IOWA CITY — The dead of winter may be the ideal time to take in a new photography exhibit at the University of Iowa called “Facing the Inferno.” It’s a collection of pictures showing the devastating impact of wildfires snapped by Kari Greer, a contract photographer with the National Interagency Fire Center, based in Idaho.
Jessica Smith, spokeswoman for the UI’s Pentacrest Museums, says it’s a spell-binding series of images.
“A lot of the photos that Kari has taken over time have been when she was close to these fires, and they may have been published or used in a journalistic way,” Smith says. “In this exhibition, they’ve been divorced from the original content that would have been published with them and reexamined from a point of fine art.”
Smith says the exhibition captures the striking visual narrative of wildfires through Greer’s lens.
“It’s really visually stunning.

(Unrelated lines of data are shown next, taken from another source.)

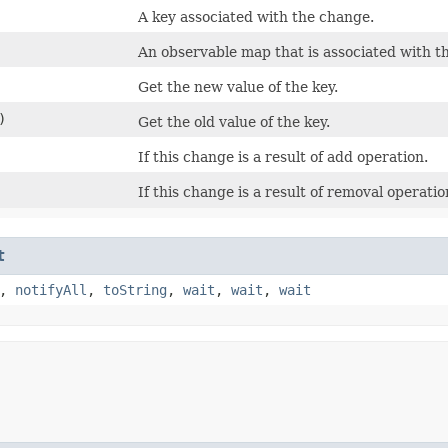
A key associated with the change.
An observable map that is associated with t
Get the new value of the key.
)
Get the old value of the key.
If this change is a result of add operation.
If this change is a result of removal operatio
t
,
notifyAll
,
toString
,
wait
,
wait
,
wait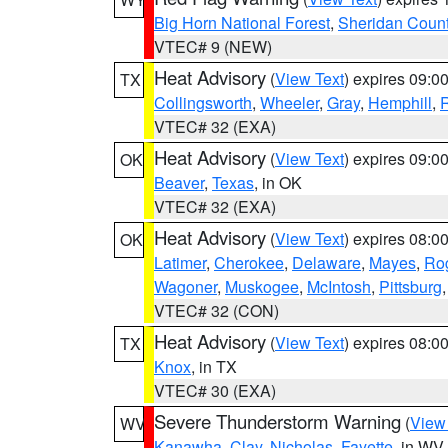
Big Horn National Forest
,
Sheridan Coun
VTEC# 9 (NEW)
Heat Advisory
(
View Text
) expires 09:
TX
Collingsworth
,
Wheeler
,
Gray
,
Hemphill
,
R
VTEC# 32 (EXA)
Heat Advisory
(
View Text
) expires 09:
OK
Beaver
,
Texas
, in OK
VTEC# 32 (EXA)
Heat Advisory
(
View Text
) expires 08:
OK
Latimer
,
Cherokee
,
Delaware
,
Mayes
,
Ro
Wagoner
,
Muskogee
,
McIntosh
,
Pittsburg
VTEC# 32 (CON)
Heat Advisory
(
View Text
) expires 08:
TX
Knox
, in TX
VTEC# 30 (EXA)
Severe Thunderstorm Warning
(
View
WV
Kanawha
,
Clay
,
Nicholas
,
Fayette
, in WV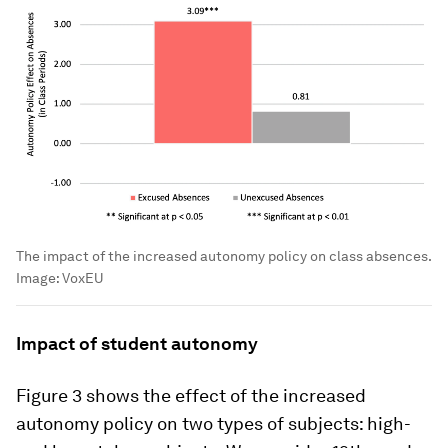
The impact of the increased autonomy policy on class absences.
Image:
VoxEU
Impact of student autonomy
Figure 3 shows the effect of the increased
autonomy policy on two types of subjects: high-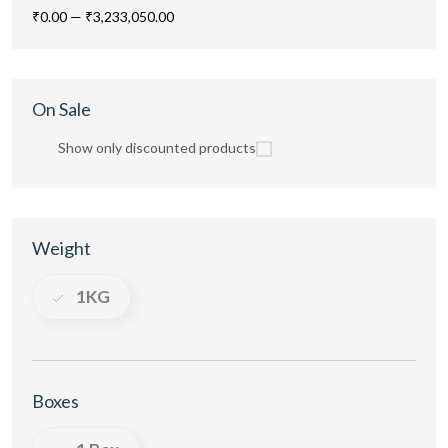
₹0.00
—
₹3,233,050.00
On Sale
Show only discounted products
Weight
1KG
Boxes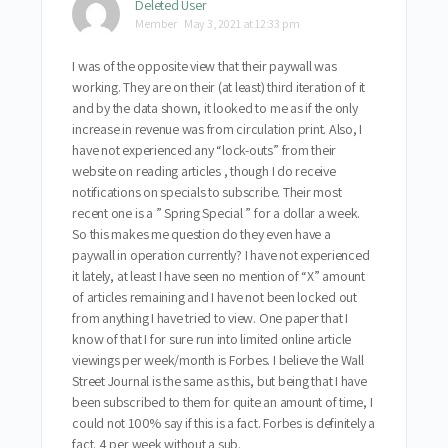
Deleted User
Member
May 3, 2021 at 12:33 pm
I was of the opposite view that their paywall was
working. They are on their (at least) third iteration of it
and by the data shown, it looked to me as if the only
increase in revenue was from circulation print. Also, I
have not experienced any “lock-outs” from their
website on reading articles , though I do receive
notifications on specials to subscribe. Their most
recent one is a ” Spring Special ” for a dollar a week.
So this makes me question do they even have a
paywall in operation currently? I have not experienced
it lately, at least I have seen no mention of “X” amount
of articles remaining and I have not been locked out
from anything I have tried to view. One paper that I
know of that I for sure run into limited online article
viewings per week/month is Forbes. I believe the Wall
Street Journal is the same as this, but being that I have
been subscribed to them for quite an amount of time, I
could not 100% say if this is a fact. Forbes is definitely a
fact. 4 per week without a sub.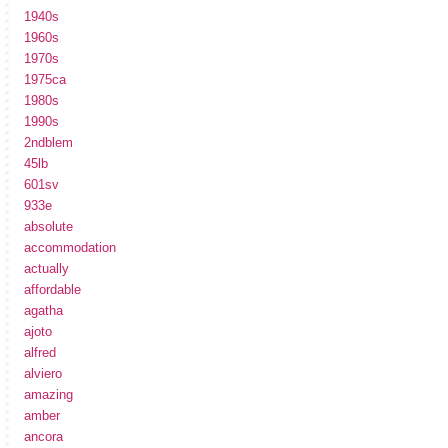
1940s
1960s
1970s
1975ca
1980s
1990s
2ndblem
45lb
601sv
933e
absolute
accommodation
actually
affordable
agatha
ajoto
alfred
alviero
amazing
amber
ancora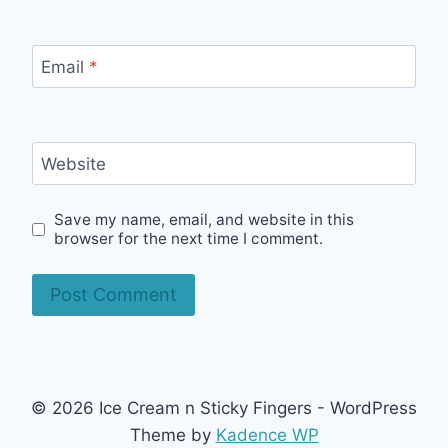
Email
*
Website
Save my name, email, and website in this
browser for the next time I comment.
© 2026 Ice Cream n Sticky Fingers - WordPress
Theme by
Kadence WP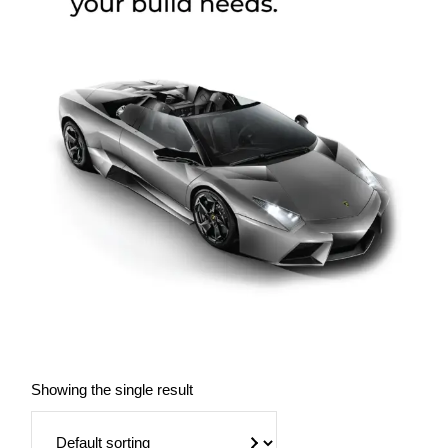
Showing the single result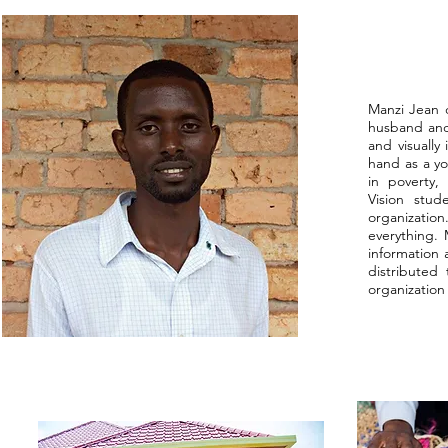
Manzi Jean d
husband and 
and visually
hand as a yo
in poverty,
Vision stud
organizatio
everything.
information
distributed
organization 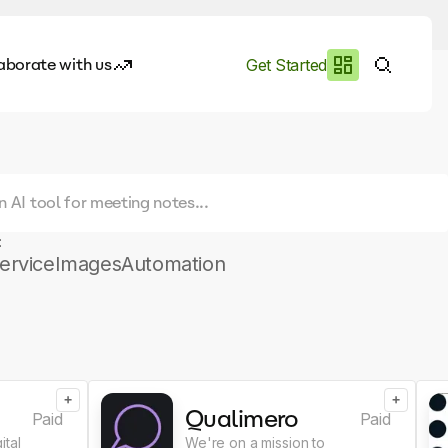
aborate with us
Get Started
es
I.works
e of AI
:
rofile
ervice
Images
Automation
+
+
Qualimero
Paid
Paid
ital
We're on a mission to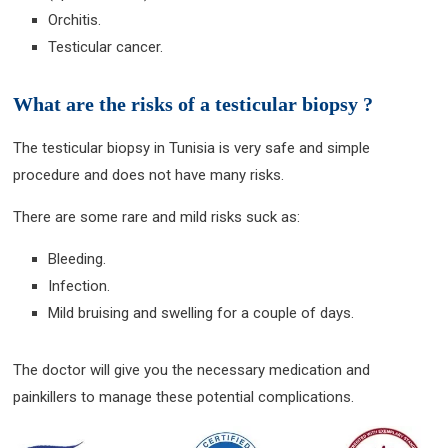
Orchitis.
Testicular cancer.
What are the risks of a testicular biopsy ?
The testicular biopsy in Tunisia is very safe and simple
procedure and does not have many risks.
There are some rare and mild risks suck as:
Bleeding.
Infection.
Mild bruising and swelling for a couple of days.
The doctor will give you the necessary medication and
painkillers to manage these potential complications.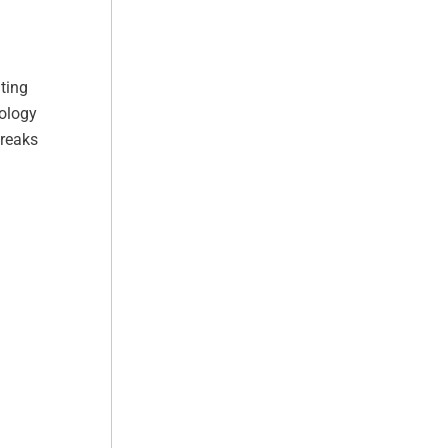
ting
nology
breaks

They range from small candid portraits of firefighters themselves — and they’re really telling, you can just see exhaustion in their eyes and of course they’re covered in soot,” Smith says, “but there’s some others that are more nature-based, focusing specifically on fire itself or smoke.”
The exhibit opened last week in the Hanson Humanities Gallery at the Old Capitol Museum, and Smith says the collection chronicles the raw intensity of massive wildfires.

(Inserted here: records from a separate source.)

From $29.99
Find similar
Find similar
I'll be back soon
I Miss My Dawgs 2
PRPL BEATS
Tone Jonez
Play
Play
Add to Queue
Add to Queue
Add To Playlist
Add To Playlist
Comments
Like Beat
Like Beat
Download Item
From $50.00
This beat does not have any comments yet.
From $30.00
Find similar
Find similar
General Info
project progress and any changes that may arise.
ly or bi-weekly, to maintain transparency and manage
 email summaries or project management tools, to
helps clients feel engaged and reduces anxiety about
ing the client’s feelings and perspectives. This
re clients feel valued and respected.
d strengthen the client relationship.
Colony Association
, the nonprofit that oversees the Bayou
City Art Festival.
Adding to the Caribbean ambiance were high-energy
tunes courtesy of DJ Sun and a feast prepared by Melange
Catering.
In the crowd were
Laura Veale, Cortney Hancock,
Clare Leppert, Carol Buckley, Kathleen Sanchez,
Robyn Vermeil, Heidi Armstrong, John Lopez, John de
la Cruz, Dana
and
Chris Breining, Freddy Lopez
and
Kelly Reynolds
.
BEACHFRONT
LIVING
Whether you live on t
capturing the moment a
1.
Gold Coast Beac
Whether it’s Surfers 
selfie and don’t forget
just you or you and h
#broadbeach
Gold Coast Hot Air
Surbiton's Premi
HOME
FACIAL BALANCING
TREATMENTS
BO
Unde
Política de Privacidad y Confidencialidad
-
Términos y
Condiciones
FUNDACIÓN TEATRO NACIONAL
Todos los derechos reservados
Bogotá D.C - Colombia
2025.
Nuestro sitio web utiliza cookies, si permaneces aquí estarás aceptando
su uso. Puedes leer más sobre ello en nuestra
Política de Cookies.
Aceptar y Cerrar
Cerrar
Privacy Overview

“There are some of actual damage, like putting a house or some context into a human-impacted space and they’re just gorgeous,” Smith says, “and then you realize what you’re looking at, and then you have a lot of questions and there’s some deeper meaning there.”
She says the collection was assembled in the galley to delve into the evolving role of contemporary photographers, and the ecological implications of wildfires on society. “Facing the Inferno” is considered a timely and essential exhibition for everyone. Smith notes, even Iowans who are far from any wildfires experienced smoke and air quality issues last summer.
“We have a staff that’s really thinking carefully about what we want to be in there and it’s usually something that’s quite topical, and something that is going to have strong curricular connections,” Smith says. “So we can be supporting hands-on learning opportunities for our students, getting them out of their textbooks and out of their classrooms and into a space to explore and think about things, and this is a really, really strong example of that.”
Greer will be delivering a free lecture on the Iowa City campus in a few months, likely in late March or early April.